• **Records supplied**:
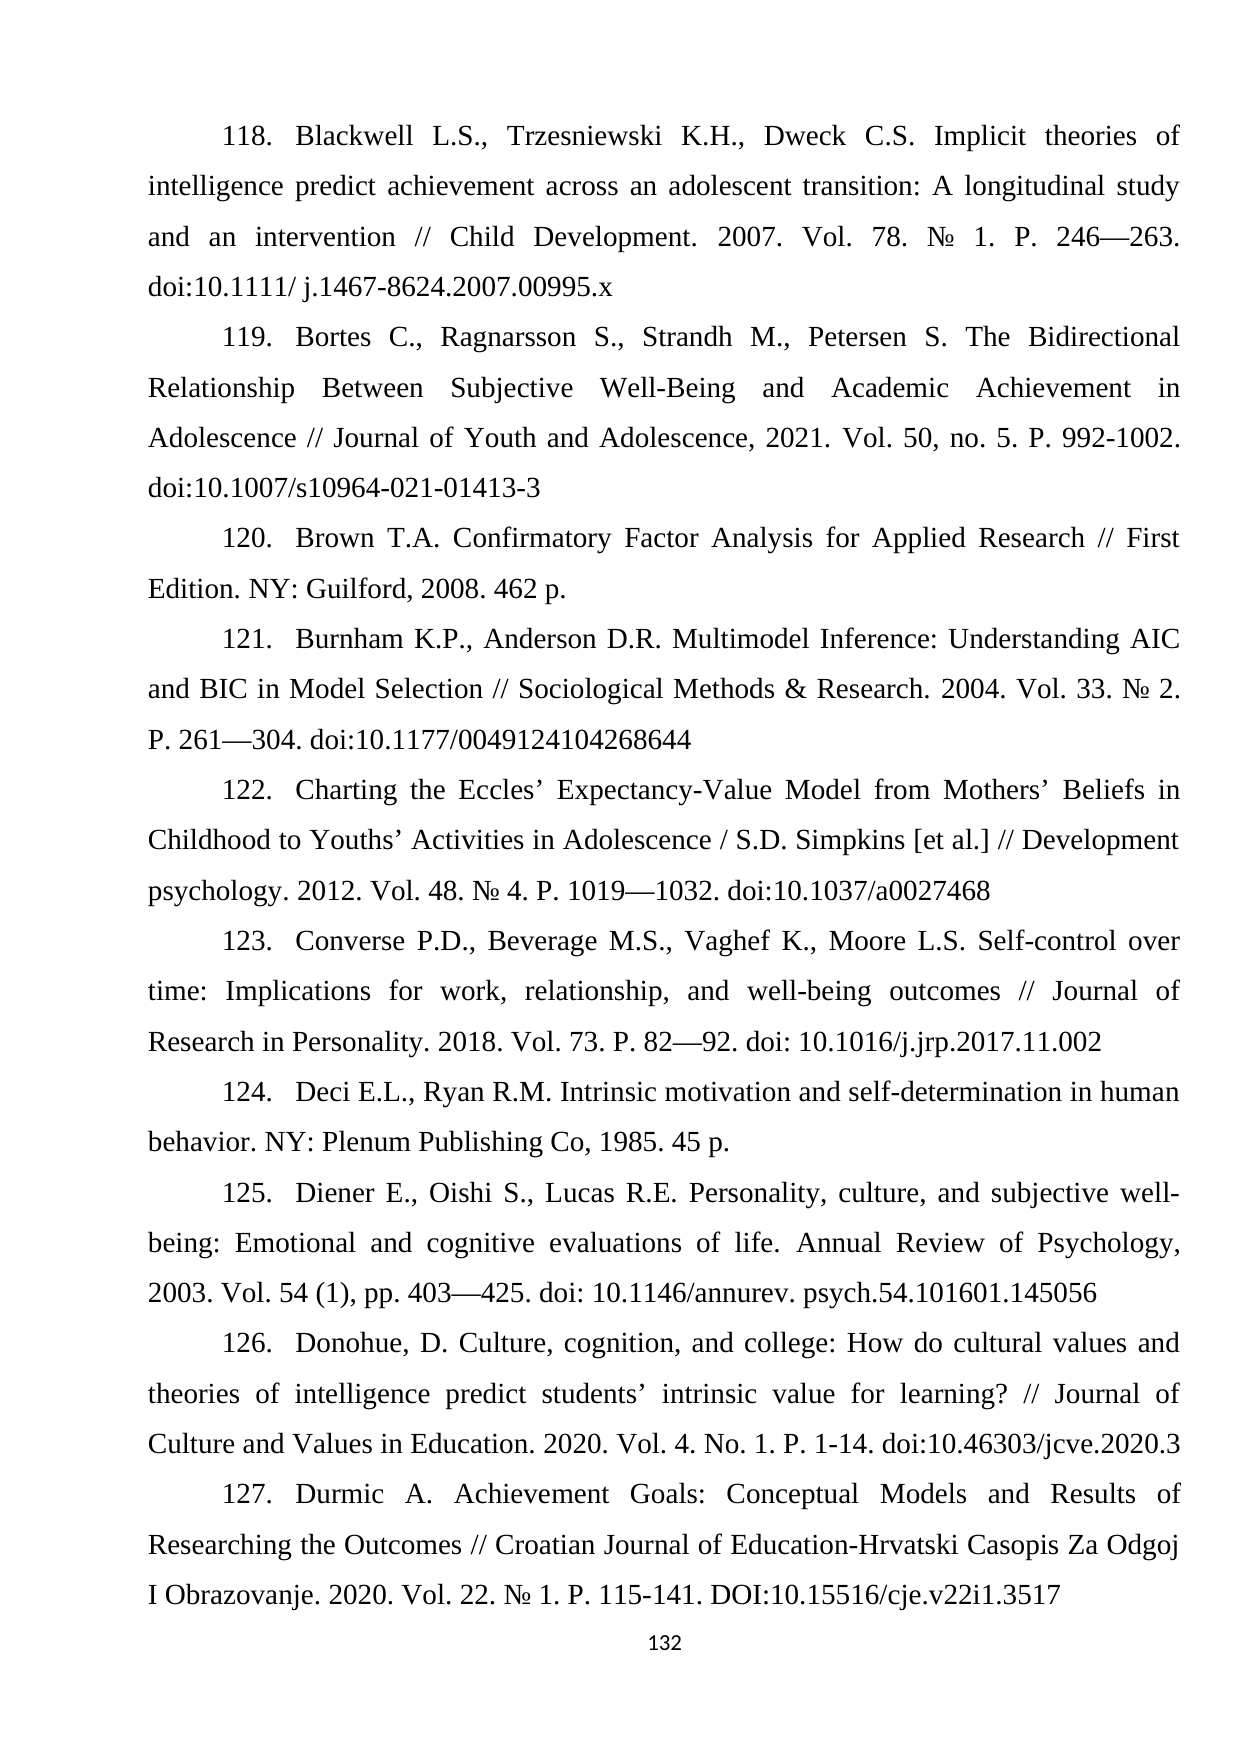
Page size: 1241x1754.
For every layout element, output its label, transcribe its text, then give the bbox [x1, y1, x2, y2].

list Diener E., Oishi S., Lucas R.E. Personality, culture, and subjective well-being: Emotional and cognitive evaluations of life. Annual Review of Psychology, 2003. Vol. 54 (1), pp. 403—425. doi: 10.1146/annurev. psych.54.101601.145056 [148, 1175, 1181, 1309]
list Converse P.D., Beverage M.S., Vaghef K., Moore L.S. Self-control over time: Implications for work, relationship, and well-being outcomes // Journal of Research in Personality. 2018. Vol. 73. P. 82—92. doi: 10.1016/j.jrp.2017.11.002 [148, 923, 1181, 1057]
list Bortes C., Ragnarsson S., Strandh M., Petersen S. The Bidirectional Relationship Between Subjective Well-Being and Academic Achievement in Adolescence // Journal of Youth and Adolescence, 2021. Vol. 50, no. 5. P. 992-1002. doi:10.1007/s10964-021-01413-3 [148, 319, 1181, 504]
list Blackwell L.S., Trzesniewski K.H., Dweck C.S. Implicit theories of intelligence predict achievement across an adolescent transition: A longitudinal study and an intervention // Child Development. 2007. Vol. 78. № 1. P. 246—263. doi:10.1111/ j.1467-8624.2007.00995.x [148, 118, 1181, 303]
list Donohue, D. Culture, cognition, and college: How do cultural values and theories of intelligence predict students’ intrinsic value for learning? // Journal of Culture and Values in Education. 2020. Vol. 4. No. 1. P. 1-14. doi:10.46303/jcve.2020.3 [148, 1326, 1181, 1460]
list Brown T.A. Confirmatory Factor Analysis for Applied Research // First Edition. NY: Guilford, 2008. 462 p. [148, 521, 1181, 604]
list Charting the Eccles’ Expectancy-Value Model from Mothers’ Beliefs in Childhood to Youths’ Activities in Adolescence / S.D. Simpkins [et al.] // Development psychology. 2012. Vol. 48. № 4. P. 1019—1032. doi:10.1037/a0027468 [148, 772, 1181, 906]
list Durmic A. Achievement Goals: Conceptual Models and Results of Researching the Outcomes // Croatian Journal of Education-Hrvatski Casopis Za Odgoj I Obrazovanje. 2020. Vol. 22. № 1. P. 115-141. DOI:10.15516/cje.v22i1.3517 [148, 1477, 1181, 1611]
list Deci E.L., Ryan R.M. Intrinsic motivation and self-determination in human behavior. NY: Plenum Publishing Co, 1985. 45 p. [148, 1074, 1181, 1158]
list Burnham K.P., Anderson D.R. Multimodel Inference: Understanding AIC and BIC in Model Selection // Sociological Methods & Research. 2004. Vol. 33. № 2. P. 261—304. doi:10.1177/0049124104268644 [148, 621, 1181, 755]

• **Problem requirements**: Single out each line of the records above with the string "theories" in it, and copy it.

• **Answer box**:
list Blackwell L.S., Trzesniewski K.H., Dweck C.S. Implicit theories of intelligence predict achievement across an adolescent transition: A longitudinal study and an intervention // Child Development. 2007. Vol. 78. № 1. P. 246—263. doi:10.1111/ j.1467-8624.2007.00995.x [148, 118, 1181, 303]
list Donohue, D. Culture, cognition, and college: How do cultural values and theories of intelligence predict students’ intrinsic value for learning? // Journal of Culture and Values in Education. 2020. Vol. 4. No. 1. P. 1-14. doi:10.46303/jcve.2020.3 [148, 1326, 1181, 1460]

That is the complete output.